The Devon Access and Referral Team (DART) is a new telephone service for booking hospital appointments. DART have been working with Care Opinion to hear how patients are finding the new system. Business Manager John Tovey discusses the impact online feedback has had
What is your role at DART?
My role is Business Manager. I am responsible for our patient/practice helpdesk team, communications between DART and patients/the NHS and also for reporting on all aspects of DART performance. I supply data out to GP practices on their usage of the DART service and I brief the DART management board on our performance.
How are you using Care Opinion?
We use it for timely feedback from patients on their experience of booking appointments through DART. DART is a new service which was set up in May 2010 and we knew that we needed some way of getting feedback quickly in order to gauge the effectiveness of our service from the patient’s perspective.
What is involved in doing this?
When a patient is referred the practices send/hand them a pre-formatted letter, which mentions feedback on Care Opinion. We deal with nearly 10,000 referrals a month so a lot of patients are seeing the details of how to feed back to us.
In reality only a small proportion choose to do so - usually it is those who have had a problem that take the time to tell us about it. This is useful in one way because it means that most of the responses are an opportunity to learn about problems. However it does mean we don’t often hear from those patients who are satisfied with the service.
How much work is it?
Most of the work involved is investigating the comments, looking for root causes and ensuring we give the patient a response which leaves them feeling we have listened and are trying to improve things for them.
What obstacles have you encountered?
One of the downsides of patients being able to comment anonymously is that we are sometimes a bit frustrated that we cannot fully investigate a comment.
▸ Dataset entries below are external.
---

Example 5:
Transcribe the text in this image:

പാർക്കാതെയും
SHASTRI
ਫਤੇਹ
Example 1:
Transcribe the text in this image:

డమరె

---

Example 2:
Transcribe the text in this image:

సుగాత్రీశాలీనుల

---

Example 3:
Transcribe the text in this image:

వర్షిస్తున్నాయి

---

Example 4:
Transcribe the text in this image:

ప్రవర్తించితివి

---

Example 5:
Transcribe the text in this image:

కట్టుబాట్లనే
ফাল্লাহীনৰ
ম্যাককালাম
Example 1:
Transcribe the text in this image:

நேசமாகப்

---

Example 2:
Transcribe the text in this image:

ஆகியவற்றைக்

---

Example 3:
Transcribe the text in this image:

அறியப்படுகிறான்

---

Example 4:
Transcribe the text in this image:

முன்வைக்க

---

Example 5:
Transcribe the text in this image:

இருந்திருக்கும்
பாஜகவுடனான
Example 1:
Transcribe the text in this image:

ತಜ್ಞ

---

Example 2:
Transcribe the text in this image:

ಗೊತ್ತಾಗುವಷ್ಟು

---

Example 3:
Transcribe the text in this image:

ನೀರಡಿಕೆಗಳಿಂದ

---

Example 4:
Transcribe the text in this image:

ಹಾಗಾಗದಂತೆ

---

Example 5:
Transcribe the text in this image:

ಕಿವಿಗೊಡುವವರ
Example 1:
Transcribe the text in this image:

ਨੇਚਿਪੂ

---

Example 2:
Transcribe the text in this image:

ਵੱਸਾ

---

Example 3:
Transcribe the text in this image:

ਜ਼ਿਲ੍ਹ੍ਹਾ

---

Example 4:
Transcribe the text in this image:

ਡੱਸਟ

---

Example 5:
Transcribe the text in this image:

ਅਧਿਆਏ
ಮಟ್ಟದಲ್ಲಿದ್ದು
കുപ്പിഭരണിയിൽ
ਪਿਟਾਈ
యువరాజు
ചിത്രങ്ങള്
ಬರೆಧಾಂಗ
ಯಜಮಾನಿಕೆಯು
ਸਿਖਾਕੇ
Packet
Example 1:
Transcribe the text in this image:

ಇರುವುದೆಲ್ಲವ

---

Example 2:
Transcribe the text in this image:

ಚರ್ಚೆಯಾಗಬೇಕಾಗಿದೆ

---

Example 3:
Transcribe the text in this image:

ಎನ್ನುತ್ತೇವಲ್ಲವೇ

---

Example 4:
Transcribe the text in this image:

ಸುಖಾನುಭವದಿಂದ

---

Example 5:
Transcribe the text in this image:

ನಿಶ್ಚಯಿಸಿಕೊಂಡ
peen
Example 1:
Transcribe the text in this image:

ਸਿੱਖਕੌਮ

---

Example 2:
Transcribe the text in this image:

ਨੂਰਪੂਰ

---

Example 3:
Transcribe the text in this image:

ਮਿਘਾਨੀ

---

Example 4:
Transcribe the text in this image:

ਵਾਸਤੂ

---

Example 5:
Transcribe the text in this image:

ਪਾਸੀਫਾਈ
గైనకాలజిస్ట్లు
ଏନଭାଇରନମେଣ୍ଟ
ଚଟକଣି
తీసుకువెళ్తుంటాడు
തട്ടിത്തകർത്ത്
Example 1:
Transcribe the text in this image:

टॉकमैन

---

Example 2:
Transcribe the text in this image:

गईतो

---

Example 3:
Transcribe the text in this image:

We do appreciate though that some patients are more comfortable with remaining anonymous.
How have you involved other staff in the department or trust?
We have kept our local PALS team and the PCT Customer Service manager up to date with the things we have done through Care Opinion. We also give feedback to the teams of people who talk to patients if we think there is something we need to change in our internal processes.
Has there been any impact for staff? How have they reacted?
We have made some changes to the way we operate the call centre as a result of feedback from patients. Early feedback identified for us that our small teams of call handlers (we have teams of 6 people who deal with calls for particular specialties) were inadvertently blocking any calls from being received to their team on some occasions. This was basically because they all made themselves unavailable at the same time to do other administrative tasks and weren’t aware that their colleagues had all done the same thing. We started getting some patients comments about being unable to get through at a particular time and this led us to make changes to the phone system to enable the teams to automatically always have someone available to take calls. The staff were happy to implement this change and to know that they could no longer inadvertently prevent patients from getting through.
Has there been any impact for patients?
We have certainly streamlined the way our phone system works as a result of feedback from patients and we know from monitoring the issues logged via Care Opinion that some of the grumbles made about the way calls were queued and answered have now disappeared.
We would like to think that this reflects the improvements we made within the first few months after DART went live. We have also been able to follow up on specific issues for some patients where they have been prepared to give us enough detail to do so.
Have you had any really critical feedback? If so, how have you handled it?
Certainly the overall flavour of the responses has been generally a bit negative. It is nice to see the odd positive one and we do circulate those around the team as it is a morale boost. If we have particular problems we have avoided discussing it directly with members of the team but rather have talked to them about the planned changes and used the feedback in general terms to reinforce why changes are necessary.
What have you learnt from using Care Opinion?
That despite thinking that you know how your processes are supposed to work, it is only when you get feedback from patients that you can find they aren’t working that way at all. Organising services in the NHS is a big and complicated task and there is always potential for things not to go to plan. You try to anticipate what is required but you really need direct feedback in order to identify and quickly fix problems.